> Brief
Rewrite the roadbed thread from the words "# Roadbed and" through the words "or driveway gravel?", changing "driveway gravel" to "pea gravel".

> Document excerpt
= = =
# Roadbed and Ballast material?



## devious10 (Jun 20, 2008)

I finished my last retaining wall and will be looking to start the railroad this week, My question is : what would be the best material for the roadbed?
Screenings? crusher run(modified)? or driveway gravel?
My only other concern is how high to make the roadbed?
the nice thing is i have a quarry about 5 minutes from my house....... Thanks in advance!


----------



## Tom Bowdler (Jan 3, 2008)

Depends some on the weather where you are located. Here in upstate NY (near Rochester) I used a 6" deep trench filled with #2 gravel then topped it with #1A gravel for the ballast, raised a bit above the surrounding "terrain" as the full size railways did, though I model narrow gauge so it isn't groomed like that of a class I railroad would be. I used locally available Medina sandstone with a dull reddish color. 
Aristocraft brass track on this base has served well for 14 years now with a bit of yearly re-ballasting. Since my railway is located under trees I have to clean leaves and sticks off the roadbed anyway and re-leveling/ballasting is done at that time. 
You can bring the soil for planting right up to the edge of the gravel and depending on the level of decreptitude you seek some ground covers like thyme and sedum will grow in the ballast itself. 
Some use cement or glue to fix the ballast in place which I didn't do. Some also believe that a drainage pipe in the trench is helpful but since my whole railway is raised a foot or more above grade I never thought it was necessary. My edging is either large indigenous rocks (my back property line was a farm fence row) and dry laid sandstone slabs obtained from blasting operations at our nearby general aviation airport. Occasionally some wall repair has been necessary but not often enough to be annoying. 
Have fun with your railway, 
Tom


----------



## devious10 (Jun 20, 2008)

Tom, thanks for your input, i forgot to mention my location however im not real far from you i live in north east pennsylvania.My thought was crusher run for roadbed and screenings for ballast but wasnt sure...


----------



## Tom Bowdler (Jan 3, 2008)

I wouldn't recommend crusher run. It is great for driveways where the dust makes it set up rock hard. You want drainage and compensation for freezing/thawing where washed gravel should do a better job. I'm not sure exactly what screenings are but again, if too much dust will not be as good as washed. 
Are you northeast PA or Northeast, PA? One is near NJ, the other between NY and OH. ;>) 
There is a nice train meet at the Trolley Museum in Scranton on Presidents Weekend and you probably know about ECLSTS. 
Have fun, 
Tom


----------



## devious10 (Jun 20, 2008)

near Nj im 40 minutes south of steamtown.Screenings is what is used for walkways.and base for paver walls.when you say #1 and #2 gravel what size is that? thanks again....


----------



## bruce a m (Jan 2, 2008)

Hi I use 3/8 stone in New Jersey Later Bruce


----------
= = =
(Keypoint coordinate data)
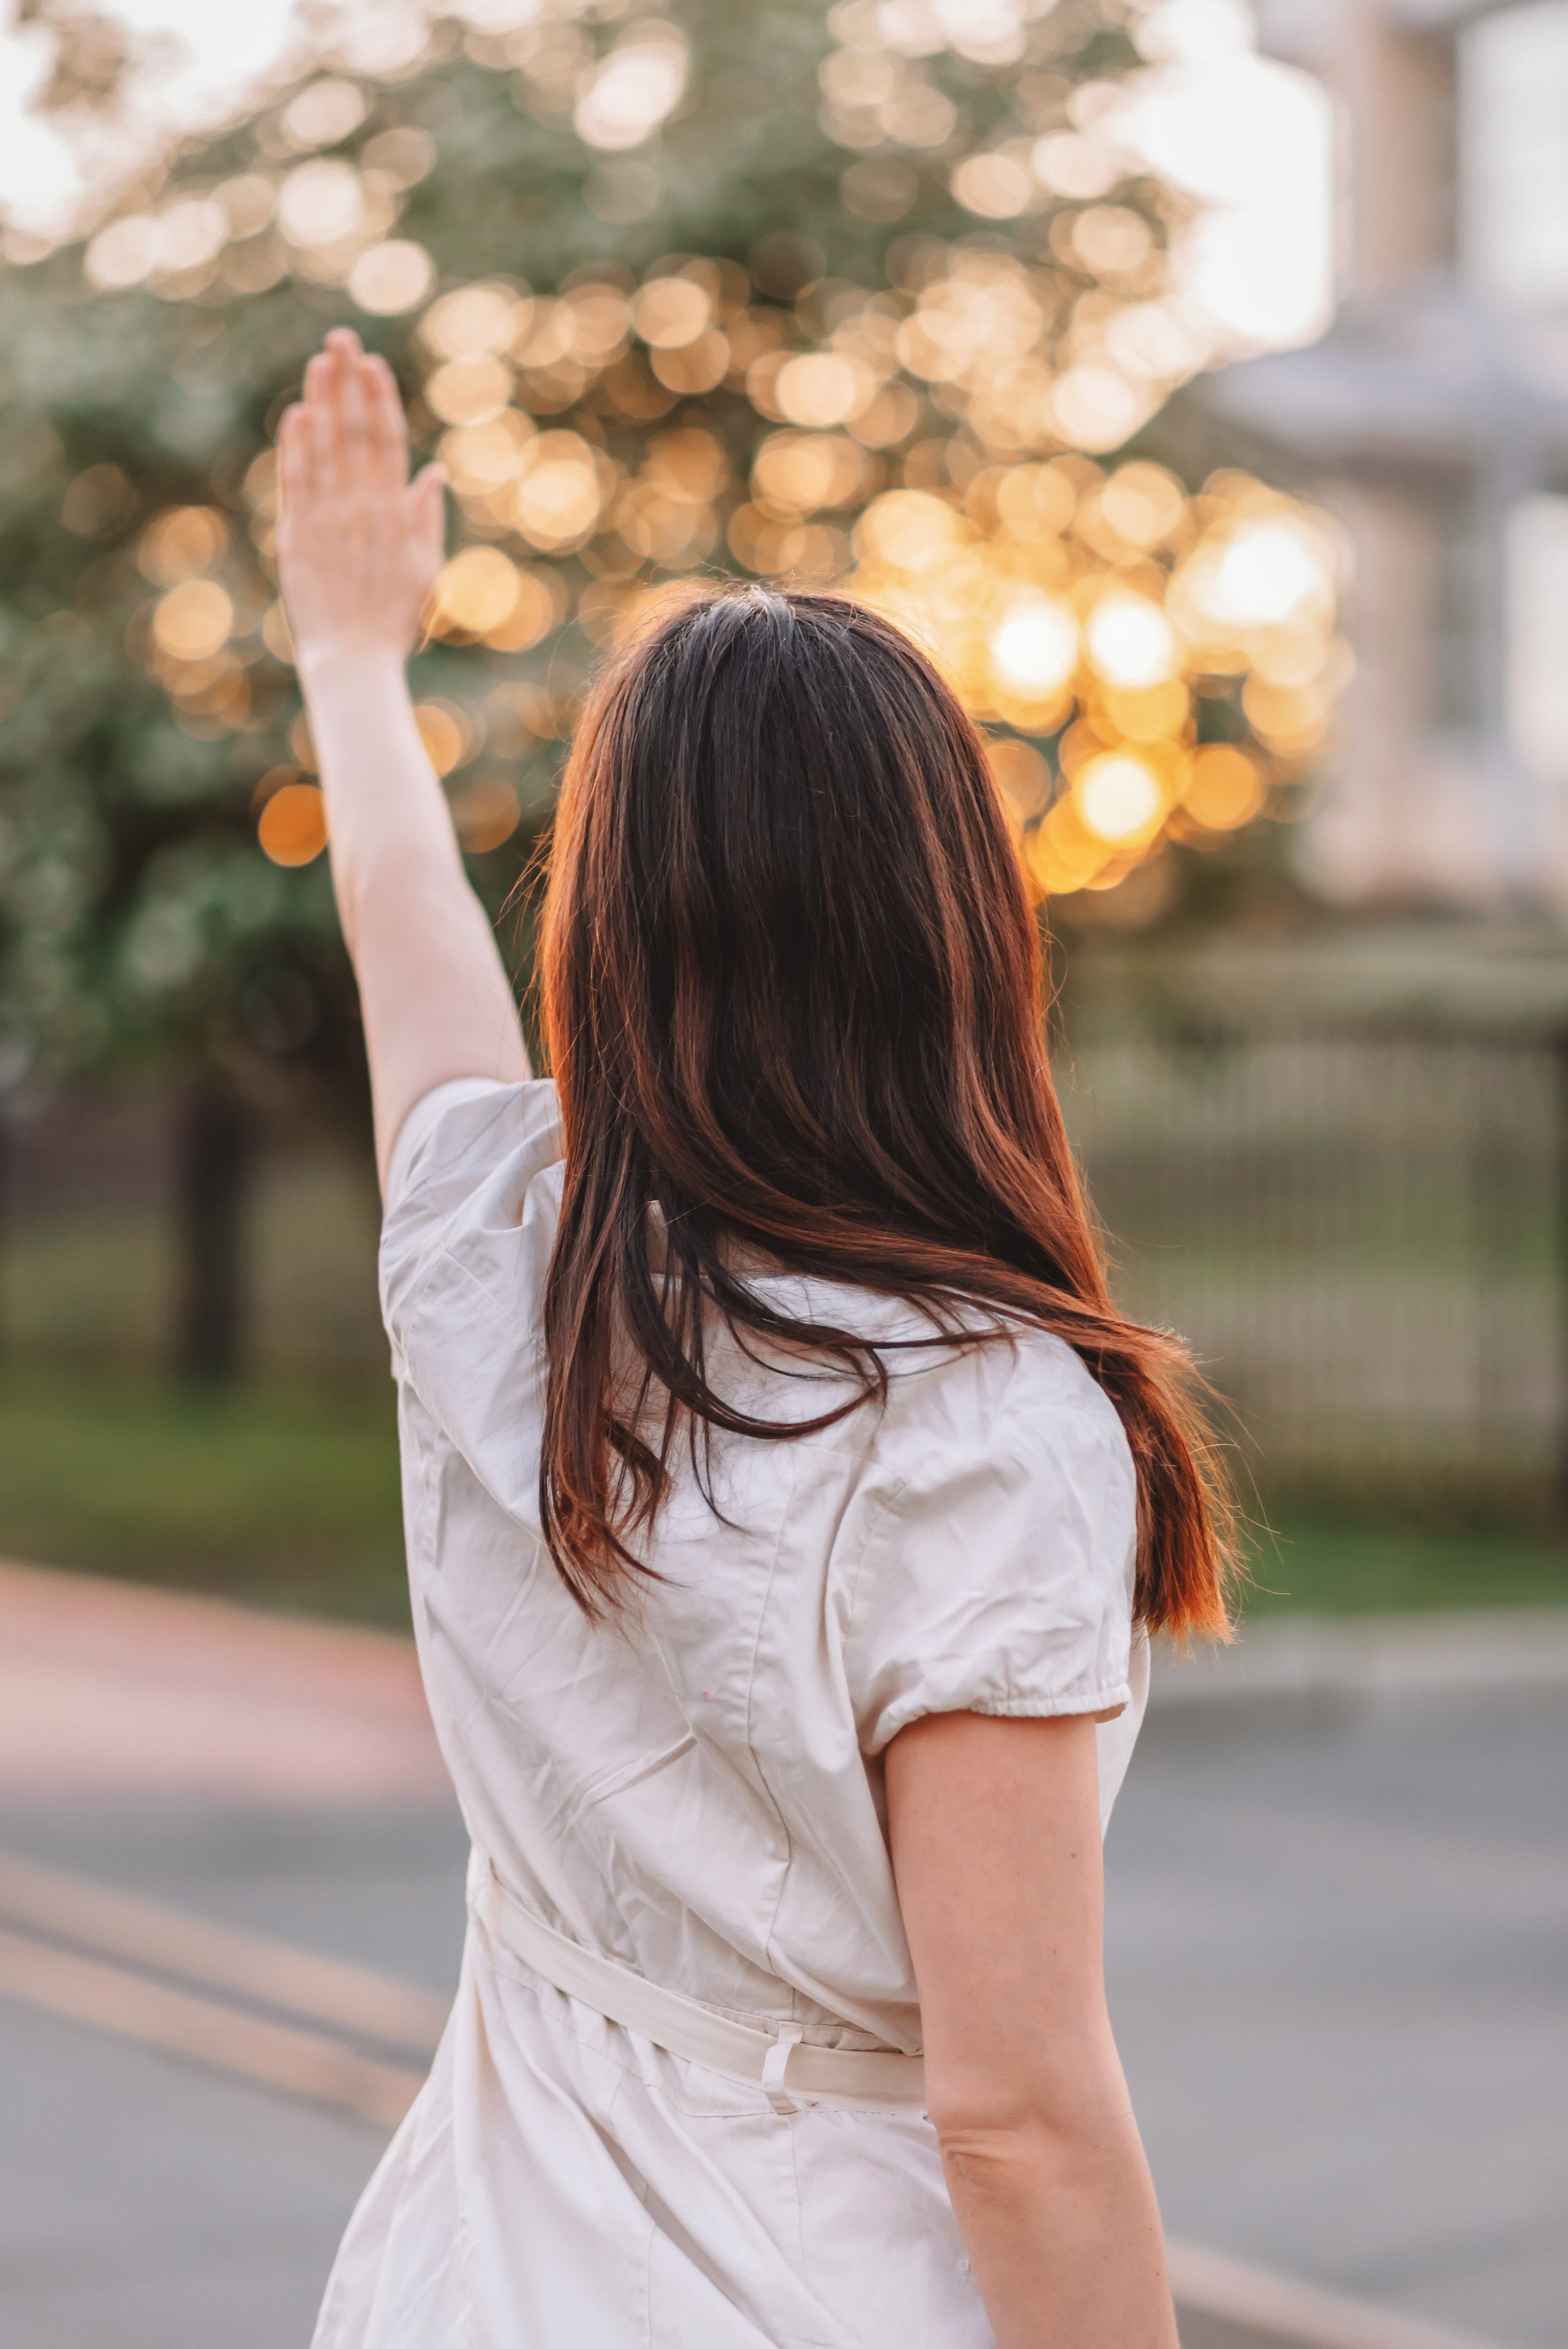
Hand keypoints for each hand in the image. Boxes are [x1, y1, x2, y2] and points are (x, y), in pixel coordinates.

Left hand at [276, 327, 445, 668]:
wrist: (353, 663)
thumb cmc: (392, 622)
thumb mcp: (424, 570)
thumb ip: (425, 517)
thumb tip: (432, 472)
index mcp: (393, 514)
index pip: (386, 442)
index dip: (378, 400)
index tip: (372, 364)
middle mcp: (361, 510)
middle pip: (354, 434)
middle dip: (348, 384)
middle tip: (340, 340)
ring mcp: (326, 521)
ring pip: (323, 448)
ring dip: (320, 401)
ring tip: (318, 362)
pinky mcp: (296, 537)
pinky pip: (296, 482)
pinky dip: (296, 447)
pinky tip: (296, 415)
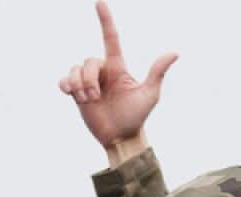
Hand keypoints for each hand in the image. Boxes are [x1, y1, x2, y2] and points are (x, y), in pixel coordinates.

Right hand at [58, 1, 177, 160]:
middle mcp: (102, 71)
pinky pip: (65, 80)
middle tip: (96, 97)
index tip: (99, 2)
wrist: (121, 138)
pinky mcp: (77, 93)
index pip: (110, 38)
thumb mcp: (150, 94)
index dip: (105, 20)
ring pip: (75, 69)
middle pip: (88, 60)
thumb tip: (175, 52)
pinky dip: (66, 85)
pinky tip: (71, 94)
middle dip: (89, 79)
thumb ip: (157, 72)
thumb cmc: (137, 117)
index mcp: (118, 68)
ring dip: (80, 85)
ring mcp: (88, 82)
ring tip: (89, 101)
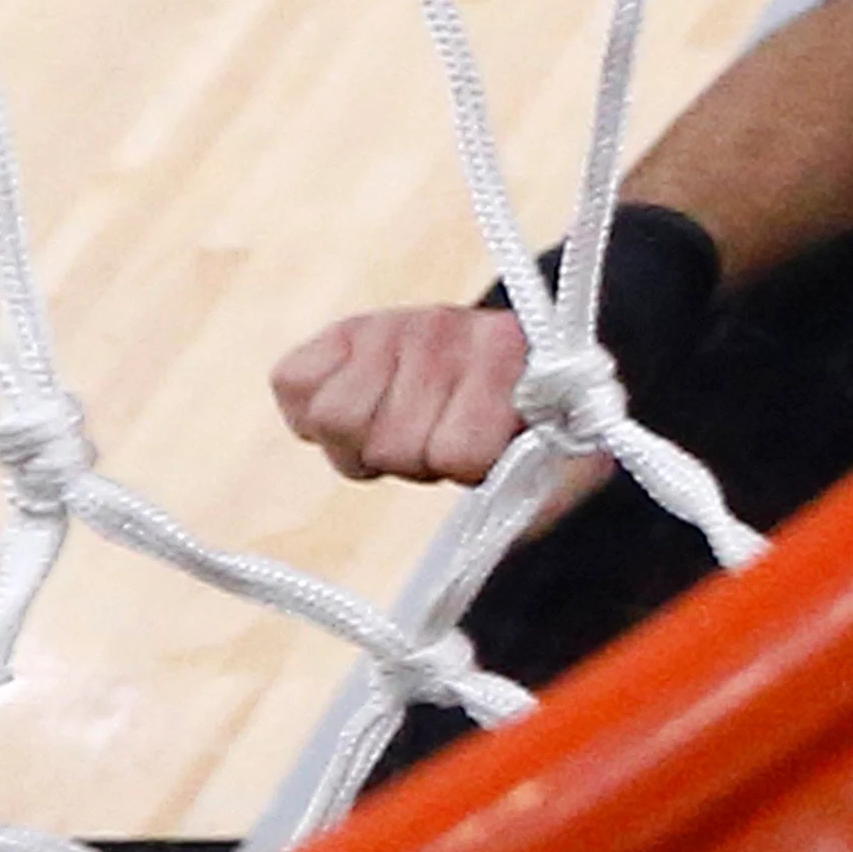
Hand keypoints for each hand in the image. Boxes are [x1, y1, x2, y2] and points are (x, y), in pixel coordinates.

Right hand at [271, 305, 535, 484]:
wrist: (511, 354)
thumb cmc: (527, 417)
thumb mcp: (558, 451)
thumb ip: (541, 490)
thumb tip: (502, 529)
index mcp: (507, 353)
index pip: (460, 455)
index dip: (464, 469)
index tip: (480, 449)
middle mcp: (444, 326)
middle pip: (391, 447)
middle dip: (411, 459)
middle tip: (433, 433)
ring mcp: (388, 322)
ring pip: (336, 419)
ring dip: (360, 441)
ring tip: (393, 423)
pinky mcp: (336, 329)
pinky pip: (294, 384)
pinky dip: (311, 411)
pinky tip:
= = =
> Exercise answer
# Roadbed and Ballast material?



## devious10 (Jun 20, 2008)

I finished my last retaining wall and will be looking to start the railroad this week, My question is : what would be the best material for the roadbed?
Screenings? crusher run(modified)? or pea gravel?